3. Insgesamt hat der Beklagte daher zutreffend sowohl die Einkünfte aus Vermietung und Verpachtung der Klägerin als auch die Einkünfte des Klägers aus der Rechtsanwaltskanzlei wie folgt korrigiert:
2011 | 2012 | 2013 | 2014 | 2015 | |
---|---|---|---|---|---|
§ 21 EStG(Kl'in) | - 12.822,00 € | - 12.079,00 € | - 10.891,00 € | - 1.694,00 € | - 10.404,00 € |
§ 18 EStG (Kl.) | |||||
- Mietaufwand | + 40.885,76 € | + 40.885,76 € | + 40.885,76 € | + 40.885,76 € | + 40.885,76 € |
II. Das Gericht hat dem Beklagten gemäß § 100 Abs. 2 S. 2 FGO aufgegeben, die Steuer nach Maßgabe der Urteilsgründe zu errechnen.

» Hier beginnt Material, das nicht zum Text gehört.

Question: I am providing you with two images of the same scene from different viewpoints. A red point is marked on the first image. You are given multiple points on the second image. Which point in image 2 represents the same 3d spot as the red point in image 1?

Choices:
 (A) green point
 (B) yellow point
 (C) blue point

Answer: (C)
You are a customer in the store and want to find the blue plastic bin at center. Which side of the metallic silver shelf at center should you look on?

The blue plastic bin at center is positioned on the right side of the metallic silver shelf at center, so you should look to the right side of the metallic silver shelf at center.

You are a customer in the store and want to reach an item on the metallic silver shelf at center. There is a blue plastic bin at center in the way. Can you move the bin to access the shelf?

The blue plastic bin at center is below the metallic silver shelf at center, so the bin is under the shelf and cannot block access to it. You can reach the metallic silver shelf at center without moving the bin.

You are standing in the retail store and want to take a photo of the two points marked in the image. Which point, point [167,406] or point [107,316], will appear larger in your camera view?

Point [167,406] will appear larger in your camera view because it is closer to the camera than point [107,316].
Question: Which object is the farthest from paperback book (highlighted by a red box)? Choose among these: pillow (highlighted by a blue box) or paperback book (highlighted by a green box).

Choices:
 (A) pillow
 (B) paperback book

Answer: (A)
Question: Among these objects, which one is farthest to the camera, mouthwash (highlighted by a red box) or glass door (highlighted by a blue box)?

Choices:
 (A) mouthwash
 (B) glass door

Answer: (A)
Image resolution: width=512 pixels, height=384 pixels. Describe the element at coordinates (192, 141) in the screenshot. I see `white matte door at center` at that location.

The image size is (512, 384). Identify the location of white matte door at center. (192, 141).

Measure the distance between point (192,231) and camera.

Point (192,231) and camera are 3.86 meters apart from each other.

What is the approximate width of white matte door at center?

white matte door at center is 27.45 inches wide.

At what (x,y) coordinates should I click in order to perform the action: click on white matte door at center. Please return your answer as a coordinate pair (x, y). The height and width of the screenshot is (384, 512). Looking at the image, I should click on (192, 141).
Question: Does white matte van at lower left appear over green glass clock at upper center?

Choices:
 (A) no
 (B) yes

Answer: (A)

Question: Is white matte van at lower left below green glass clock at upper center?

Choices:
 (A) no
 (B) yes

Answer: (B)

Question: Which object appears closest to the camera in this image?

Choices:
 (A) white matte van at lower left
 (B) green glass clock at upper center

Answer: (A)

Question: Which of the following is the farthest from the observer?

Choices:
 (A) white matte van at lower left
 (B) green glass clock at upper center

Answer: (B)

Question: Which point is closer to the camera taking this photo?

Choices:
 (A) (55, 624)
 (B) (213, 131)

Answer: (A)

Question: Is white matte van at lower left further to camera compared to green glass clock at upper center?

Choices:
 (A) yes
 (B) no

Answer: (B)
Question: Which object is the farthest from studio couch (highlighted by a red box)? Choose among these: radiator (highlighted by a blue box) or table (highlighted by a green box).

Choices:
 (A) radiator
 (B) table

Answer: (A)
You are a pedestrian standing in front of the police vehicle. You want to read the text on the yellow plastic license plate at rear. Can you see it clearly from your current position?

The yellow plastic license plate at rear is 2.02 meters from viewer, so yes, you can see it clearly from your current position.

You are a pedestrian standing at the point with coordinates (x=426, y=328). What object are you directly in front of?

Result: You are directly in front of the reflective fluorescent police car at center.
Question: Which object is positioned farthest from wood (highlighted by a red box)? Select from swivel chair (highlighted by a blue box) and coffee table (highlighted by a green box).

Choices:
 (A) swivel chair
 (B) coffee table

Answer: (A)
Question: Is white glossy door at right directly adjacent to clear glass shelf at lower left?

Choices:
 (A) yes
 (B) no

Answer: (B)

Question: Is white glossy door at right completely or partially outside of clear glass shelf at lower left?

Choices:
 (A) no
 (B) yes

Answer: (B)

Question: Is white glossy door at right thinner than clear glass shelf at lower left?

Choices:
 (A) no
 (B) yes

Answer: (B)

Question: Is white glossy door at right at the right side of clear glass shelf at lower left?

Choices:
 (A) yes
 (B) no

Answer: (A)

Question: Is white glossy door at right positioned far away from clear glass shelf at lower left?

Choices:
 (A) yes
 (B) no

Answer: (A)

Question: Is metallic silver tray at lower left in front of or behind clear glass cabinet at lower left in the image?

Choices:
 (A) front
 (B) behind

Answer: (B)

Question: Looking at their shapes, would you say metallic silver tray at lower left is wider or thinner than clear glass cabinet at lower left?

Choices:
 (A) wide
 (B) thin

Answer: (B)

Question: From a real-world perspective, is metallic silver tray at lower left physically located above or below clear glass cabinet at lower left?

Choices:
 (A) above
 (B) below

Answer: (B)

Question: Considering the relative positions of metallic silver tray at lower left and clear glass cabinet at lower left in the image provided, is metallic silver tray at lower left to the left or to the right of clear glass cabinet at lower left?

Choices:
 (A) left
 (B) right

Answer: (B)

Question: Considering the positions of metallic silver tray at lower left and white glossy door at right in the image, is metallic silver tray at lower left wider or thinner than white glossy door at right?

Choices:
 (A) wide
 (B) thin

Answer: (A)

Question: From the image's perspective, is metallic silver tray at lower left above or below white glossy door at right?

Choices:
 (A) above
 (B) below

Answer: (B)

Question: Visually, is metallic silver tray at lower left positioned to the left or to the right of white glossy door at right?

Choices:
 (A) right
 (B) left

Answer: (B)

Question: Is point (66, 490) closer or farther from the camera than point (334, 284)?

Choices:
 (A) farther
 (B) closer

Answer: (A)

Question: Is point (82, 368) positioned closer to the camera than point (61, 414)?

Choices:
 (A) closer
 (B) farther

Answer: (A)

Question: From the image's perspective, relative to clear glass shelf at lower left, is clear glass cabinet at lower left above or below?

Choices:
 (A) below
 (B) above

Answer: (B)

Er hat den Beteiligten das Ergebnis der Neuberechnung unverzüglich mitzuteilen und den Bescheid mit dem geänderten Inhalt nach Rechtskraft dieses Urteils neu bekannt zu geben.
III. Die Kostenentscheidung beruht auf §§ 135 Abs. 1, 136 Abs. 1 S. 3 FGO. Nachdem die Kläger nur zu einem geringen Teil obsiegt haben, entsprach es billigem Ermessen die Kosten insgesamt den Klägern aufzuerlegen.